Instructions for the task> Copy out the material below, substituting "catalog number" for each occurrence of "catalogue / barcode" and keeping everything else the same.

───── Given information

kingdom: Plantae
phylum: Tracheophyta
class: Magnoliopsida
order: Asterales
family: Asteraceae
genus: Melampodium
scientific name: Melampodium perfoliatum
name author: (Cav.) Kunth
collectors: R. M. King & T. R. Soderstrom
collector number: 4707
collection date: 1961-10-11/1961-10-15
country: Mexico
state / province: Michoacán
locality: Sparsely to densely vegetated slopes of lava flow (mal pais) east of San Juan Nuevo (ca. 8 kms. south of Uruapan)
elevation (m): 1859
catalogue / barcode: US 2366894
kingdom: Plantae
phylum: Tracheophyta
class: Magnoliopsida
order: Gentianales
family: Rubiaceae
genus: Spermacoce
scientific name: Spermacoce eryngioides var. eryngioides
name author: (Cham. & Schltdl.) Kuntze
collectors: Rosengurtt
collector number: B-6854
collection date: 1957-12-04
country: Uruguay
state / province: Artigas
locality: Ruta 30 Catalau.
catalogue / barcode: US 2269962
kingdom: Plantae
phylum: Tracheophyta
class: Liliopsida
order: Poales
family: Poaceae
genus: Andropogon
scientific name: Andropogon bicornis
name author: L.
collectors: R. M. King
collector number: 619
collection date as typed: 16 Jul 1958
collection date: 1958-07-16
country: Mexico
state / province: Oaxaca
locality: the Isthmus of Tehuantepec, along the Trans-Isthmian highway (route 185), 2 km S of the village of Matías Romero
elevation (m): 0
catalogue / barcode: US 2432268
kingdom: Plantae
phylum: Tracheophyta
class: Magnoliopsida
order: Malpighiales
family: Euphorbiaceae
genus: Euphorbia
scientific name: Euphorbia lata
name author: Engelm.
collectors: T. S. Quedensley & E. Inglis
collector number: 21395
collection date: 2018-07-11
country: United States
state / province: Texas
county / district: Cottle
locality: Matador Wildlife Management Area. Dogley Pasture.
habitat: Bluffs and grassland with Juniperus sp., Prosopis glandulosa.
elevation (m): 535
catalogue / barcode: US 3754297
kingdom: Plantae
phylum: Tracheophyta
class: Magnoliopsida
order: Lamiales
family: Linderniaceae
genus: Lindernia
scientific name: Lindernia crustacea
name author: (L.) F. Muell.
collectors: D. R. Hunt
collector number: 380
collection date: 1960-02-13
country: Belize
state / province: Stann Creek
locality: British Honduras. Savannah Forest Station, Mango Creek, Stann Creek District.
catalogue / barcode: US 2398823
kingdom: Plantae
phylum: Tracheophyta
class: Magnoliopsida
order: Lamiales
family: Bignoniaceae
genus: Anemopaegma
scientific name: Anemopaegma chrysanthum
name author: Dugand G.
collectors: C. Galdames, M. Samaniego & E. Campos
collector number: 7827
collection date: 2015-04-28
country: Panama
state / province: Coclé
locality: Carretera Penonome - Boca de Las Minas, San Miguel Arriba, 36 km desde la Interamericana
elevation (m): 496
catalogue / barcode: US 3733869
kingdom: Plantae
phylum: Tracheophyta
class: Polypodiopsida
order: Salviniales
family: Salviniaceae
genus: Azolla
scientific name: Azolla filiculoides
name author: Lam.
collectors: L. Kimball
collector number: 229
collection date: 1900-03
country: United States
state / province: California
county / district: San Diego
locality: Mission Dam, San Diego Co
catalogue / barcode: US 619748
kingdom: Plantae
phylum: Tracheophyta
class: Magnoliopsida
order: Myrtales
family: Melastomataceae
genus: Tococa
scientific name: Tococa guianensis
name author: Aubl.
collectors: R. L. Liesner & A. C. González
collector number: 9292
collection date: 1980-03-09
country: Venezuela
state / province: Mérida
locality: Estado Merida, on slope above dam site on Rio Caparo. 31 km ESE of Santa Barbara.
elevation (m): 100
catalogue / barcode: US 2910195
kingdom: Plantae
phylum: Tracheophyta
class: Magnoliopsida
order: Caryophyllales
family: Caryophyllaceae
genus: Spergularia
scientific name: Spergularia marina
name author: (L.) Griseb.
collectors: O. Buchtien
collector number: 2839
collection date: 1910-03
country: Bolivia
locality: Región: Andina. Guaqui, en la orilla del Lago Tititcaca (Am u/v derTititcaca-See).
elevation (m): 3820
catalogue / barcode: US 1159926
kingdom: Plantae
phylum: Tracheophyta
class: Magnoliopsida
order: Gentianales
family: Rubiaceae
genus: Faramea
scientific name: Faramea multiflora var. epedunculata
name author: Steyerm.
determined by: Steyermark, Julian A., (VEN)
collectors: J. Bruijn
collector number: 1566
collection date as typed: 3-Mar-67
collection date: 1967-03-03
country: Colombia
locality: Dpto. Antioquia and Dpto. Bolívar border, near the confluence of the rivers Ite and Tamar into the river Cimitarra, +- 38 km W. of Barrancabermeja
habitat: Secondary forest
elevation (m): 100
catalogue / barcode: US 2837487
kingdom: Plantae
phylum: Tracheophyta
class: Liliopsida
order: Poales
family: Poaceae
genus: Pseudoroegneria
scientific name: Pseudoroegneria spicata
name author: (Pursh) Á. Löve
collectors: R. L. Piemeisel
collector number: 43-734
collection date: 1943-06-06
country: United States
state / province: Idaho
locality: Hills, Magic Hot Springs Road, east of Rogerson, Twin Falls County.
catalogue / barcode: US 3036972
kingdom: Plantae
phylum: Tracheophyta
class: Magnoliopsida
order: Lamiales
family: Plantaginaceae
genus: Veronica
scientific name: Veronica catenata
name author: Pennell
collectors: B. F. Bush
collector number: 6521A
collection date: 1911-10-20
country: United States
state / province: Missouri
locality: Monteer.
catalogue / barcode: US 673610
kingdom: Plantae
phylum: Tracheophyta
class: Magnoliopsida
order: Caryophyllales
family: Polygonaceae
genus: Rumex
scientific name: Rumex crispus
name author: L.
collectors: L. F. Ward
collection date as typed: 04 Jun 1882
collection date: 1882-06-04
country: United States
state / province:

──────────

Exercise solution>
kingdom: Plantae
phylum: Tracheophyta
class: Magnoliopsida
order: Asterales
family: Asteraceae
genus: Melampodium
scientific name: Melampodium perfoliatum
name author: (Cav.) Kunth
collectors: R. M. King & T. R. Soderstrom
collector number: 4707
collection date: 1961-10-11/1961-10-15
country: Mexico
state / province: Michoacán
locality: Sparsely to densely vegetated slopes of lava flow (mal pais) east of San Juan Nuevo (ca. 8 kms. south of Uruapan)
elevation (m): 1859
catalog number: US 2366894
kingdom: Plantae
phylum: Tracheophyta
class: Magnoliopsida
order: Gentianales
family: Rubiaceae
genus: Spermacoce
scientific name: Spermacoce eryngioides var. eryngioides
name author: (Cham. & Schltdl.) Kuntze
collectors: Rosengurtt
collector number: B-6854
collection date: 1957-12-04
country: Uruguay
state / province: Artigas
locality: Ruta 30 Catalau.
catalog number: US 2269962
kingdom: Plantae
phylum: Tracheophyta
class: Liliopsida
order: Poales
family: Poaceae
genus: Andropogon
scientific name: Andropogon bicornis
name author: L.
collectors: R. M. King
collector number: 619
collection date as typed: 16 Jul 1958
collection date: 1958-07-16
country: Mexico
state / province: Oaxaca
locality: the Isthmus of Tehuantepec, along the Trans-Isthmian highway (route 185), 2 km S of the village of Matías Romero
elevation (m): 0
catalog number: US 2432268
kingdom: Plantae
phylum: Tracheophyta
class: Magnoliopsida
order: Malpighiales
family: Euphorbiaceae
genus: Euphorbia
scientific name: Euphorbia lata
name author: Engelm.
collectors: T. S. Quedensley & E. Inglis
collector number: 21395
collection date: 2018-07-11
country: United States
state / province: Texas
county / district: Cottle
locality: Matador Wildlife Management Area. Dogley Pasture.
habitat: Bluffs and grassland with Juniperus sp., Prosopis glandulosa.
elevation (m): 535
catalog number: US 3754297
kingdom: Plantae
phylum: Tracheophyta
class: Magnoliopsida
order: Lamiales
family: Linderniaceae
genus: Lindernia
scientific name: Lindernia crustacea
name author: (L.) F. Muell.
collectors: D. R. Hunt
collector number: 380
collection date: 1960-02-13
country: Belize
state / province: Stann Creek
locality: British Honduras. Savannah Forest Station, Mango Creek, Stann Creek District.
catalog number: US 2398823
kingdom: Plantae
phylum: Tracheophyta
class: Magnoliopsida
order: Lamiales
family: Bignoniaceae
genus: Anemopaegma
scientific name: Anemopaegma chrysanthum
name author: Dugand G.
collectors: C. Galdames, M. Samaniego & E. Campos
collector number: 7827
collection date: 2015-04-28
country: Panama
state / province: Coclé
locality: Carretera Penonome - Boca de Las Minas, San Miguel Arriba, 36 km desde la Interamericana
elevation (m): 496
catalog number: US 3733869
kingdom: Plantae
phylum: Tracheophyta
class: Polypodiopsida
order: Salviniales
family: Salviniaceae
genus: Azolla
scientific name: Azolla filiculoides
name author: Lam.
collectors: L. Kimball
collector number: 229
collection date: 1900-03
country: United States
state / province: California
county / district: San Diego
locality: Mission Dam, San Diego Co
catalog number: US 619748
kingdom: Plantae
phylum: Tracheophyta
class: Magnoliopsida
order: Myrtales
family: Melastomataceae
genus: Tococa
scientific name: Tococa guianensis
name author: Aubl.
collectors: R. L. Liesner & A. C. González
collector number: 9292
collection date: 1980-03-09
country: Venezuela
state / province: Mérida
locality: Estado Merida, on slope above dam site on Rio Caparo. 31 km ESE of Santa Barbara.
elevation (m): 100
catalog number: US 2910195
kingdom: Plantae
phylum: Tracheophyta
class: Magnoliopsida
order: Caryophyllales
family: Caryophyllaceae
genus: Spergularia
scientific name: Spergularia marina
name author: (L.) Griseb.
collectors: O. Buchtien
collector number: 2839
collection date: 1910-03
country: Bolivia
locality: Región: Andina. Guaqui, en la orilla del Lago Tititcaca (Am u/v derTititcaca-See).
elevation (m): 3820
catalog number: US 1159926
kingdom: Plantae
phylum: Tracheophyta
class: Magnoliopsida
order: Gentianales
family: Rubiaceae
genus: Faramea
scientific name: Faramea multiflora var. epedunculata
name author: Steyerm.
determined by: Steyermark, Julian A., (VEN)
collectors: J. Bruijn
collector number: 1566
collection date as typed: 3-Mar-67
collection date: 1967-03-03
country: Colombia
locality: Dpto. Antioquia and Dpto. Bolívar border, near the confluence of the rivers Ite and Tamar into the river Cimitarra, +- 38 km W. of Barrancabermeja
habitat: Secondary forest
elevation (m): 100
catalog number: US 2837487
kingdom: Plantae
phylum: Tracheophyta
class: Liliopsida
order: Poales
family: Poaceae
genus: Pseudoroegneria
scientific name: Pseudoroegneria spicata
name author: (Pursh) Á. Löve
collectors: R. L. Piemeisel
collector number: 43-734
collection date: 1943-06-06
country: United States
state / province: Idaho
locality: Hills, Magic Hot Springs Road, east of Rogerson, Twin Falls County.
catalog number: US 3036972
kingdom: Plantae
phylum: Tracheophyta
class: Magnoliopsida
order: Lamiales
family: Plantaginaceae
genus: Veronica
scientific name: Veronica catenata
name author: Pennell
collectors: B. F. Bush
collector number: 6521A
collection date: 1911-10-20
country: United States
state / province: Missouri
locality: Monteer.
catalog number: US 673610
kingdom: Plantae
phylum: Tracheophyta
class: Magnoliopsida
order: Caryophyllales
family: Polygonaceae
genus: Rumex
scientific name: Rumex crispus
name author: L.
collectors: L. F. Ward
collection date as typed: 04 Jun 1882
collection date: 1882-06-04
country: United States
state / province:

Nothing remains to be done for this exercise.